Immune Thrombocytopenia Purpura (Itp), an Overview.

Thrombocytopenia is a low level of the clotting cells (thrombocytes or platelets) in the blood. This results in a reduced capacity for the blood to clot during injury. In the case of immune thrombocytopenia, the platelets are recognised by the immune system as foreign and antibodies are raised against them. Platelets that are tagged with an antibody are then taken out of the blood and destroyed by the spleen and to a certain extent by the liver. Platelets are produced in the bone marrow by cells called megakaryocytes. The platelets are released into the circulation and remain for 8-10 days. However, patients who have immune thrombocytopenia purpura (ITP), have their platelets destroyed by their immune system, in some cases in hours. This form of thrombocytopenia is not to be confused with that caused by certain drugs that can cause bone marrow suppression, such as long term use of anti-inflammatories. Patients with immune thrombocytopenia usually have the chronic form that can go into remission for a length of time but usually recurs.

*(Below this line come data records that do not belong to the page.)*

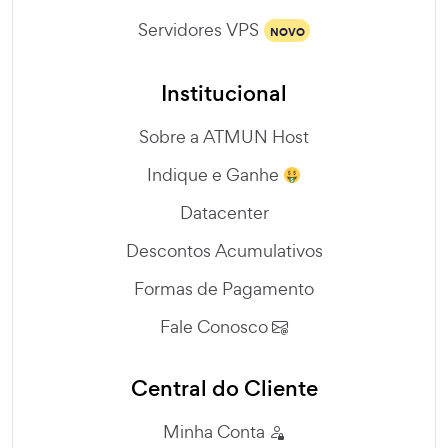
Servidores VPS
NOVO
Institucional
Sobre a ATMUN Host
Indique e Ganhe
Datacenter
Descontos Acumulativos
Formas de Pagamento
Fale Conosco
Central do Cliente
Minha Conta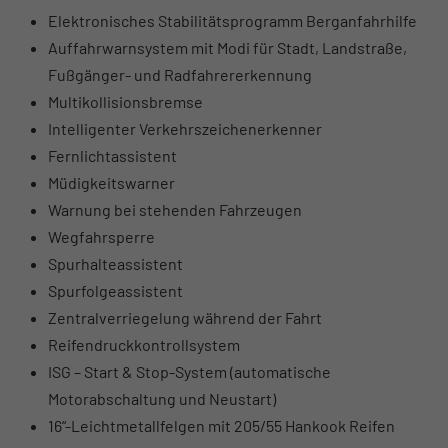
Elektronisches Stabilitätsprogramm Berganfahrhilfe
Auffahrwarnsystem mit Modi für Stadt, Landstraße,
Fußgänger- und Radfahrererkennung
Multikollisionsbremse
Intelligenter Verkehrszeichenerkenner
Fernlichtassistent
Müdigkeitswarner
Warnung bei stehenden Fahrzeugen
Wegfahrsperre
Spurhalteassistent
Spurfolgeassistent
Zentralverriegelung während der Fahrt
Reifendruckkontrollsystem
ISG – Start & Stop-System (automatische
Motorabschaltung und Neustart)
16“-Leichtmetallfelgen mit 205/55 Hankook Reifen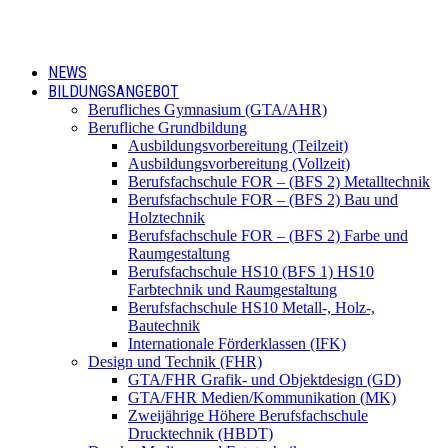
NEWS
BILDUNGSANGEBOT
Berufliches Gymnasium (GTA/AHR)
Berufliche Grundbildung
Ausbildungsvorbereitung (Teilzeit)
Ausbildungsvorbereitung (Vollzeit)
Berufsfachschule FOR – (BFS 2) Metalltechnik
Berufsfachschule FOR – (BFS 2) Bau und
Holztechnik
Berufsfachschule FOR – (BFS 2) Farbe und
Raumgestaltung
Berufsfachschule HS10 (BFS 1) HS10
Farbtechnik und Raumgestaltung
Berufsfachschule HS10 Metall-, Holz-,
Bautechnik
Internationale Förderklassen (IFK)
Design und Technik (FHR)
GTA/FHR Grafik- und Objektdesign (GD)
GTA/FHR Medien/Kommunikation (MK)
Zweijährige Höhere Berufsfachschule
Drucktechnik (HBDT)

  There is some discrepancy in the literature about when someone is thrombocytopenic. Generally platelet counts are below 100 x 10⁹/L for ITP to be diagnosed although some clinicians use 150 x 10⁹/L as their cut off point. Often disease severity is only based on platelet count which can be misleading. There are other symptoms that present but not at the same platelet count for all patients. Other symptoms include easy bruising, a flat pin prick rash that doesn’t fade under pressure (petechiae) or a more blotchy rash (purpura) indicating spontaneous micro-bleeds, bleeding gums, heavy and prolonged menstruation in women, and for some patients a persistent fatigue. The haematologist should define a ‘safe’ platelet count for each patient based on when they get symptoms, their lifestyle (i.e. risks of injury) and their age and gender. In patients who have low platelets, the count alone is misleading, as the platelets that are present are younger and have a greater haemostatic activity (i.e. they are more efficient at clotting). Another reason why patients may develop symptoms at a different platelet count depends on where the antibody attaches to the platelet. If the antibody covers a vital part of the platelet, platelet dysfunction can occur which can effectively render the platelet inactive. However, many people live perfectly normal lives with a low platelet count and only require treatment when their platelet counts fall below the ‘safe’ level.
  The first line treatment is usually a corticosteroid such as prednisone. These drugs are immunosuppressive and prevent the immune system from attacking the platelets. This is often a successful treatment and can increase platelet counts in as little as 5-7 days. However, the long term use of corticosteroids is usually not recommended and if required regular blood tests are performed to look for adverse affects such as osteopenia (loss of bone mass) and glucose intolerance. Examples of other treatments that are available are anti-D injections (if the patient’s blood group is rhesus positive), splenectomy (removal of the spleen, this is not as commonly used as in the past), immunosuppressants (such as azathioprine, mycophenylate, cyclosporine), B cell depletion (rituximab/rituxan), chemotherapy (vincristine, cyclophosphamide), thrombopoietin receptor agonists (platelet growth factors, e.g. romiplostim) and intravenous infusion of immunoglobulins (IVIG). Each treatment has side effects that need to be weighed up against the patient’s risk of a bleed and any other medical conditions that the patient may have.
  This condition can be very scary for those who are newly diagnosed. However, it can be managed and most people still live very full and long lives. If you have just been diagnosed then I highly recommend the Platelet Disorder Support Association website (www.pdsa.org/index.htm). There is a wealth of information available and a forum where you can talk to others who live with the condition.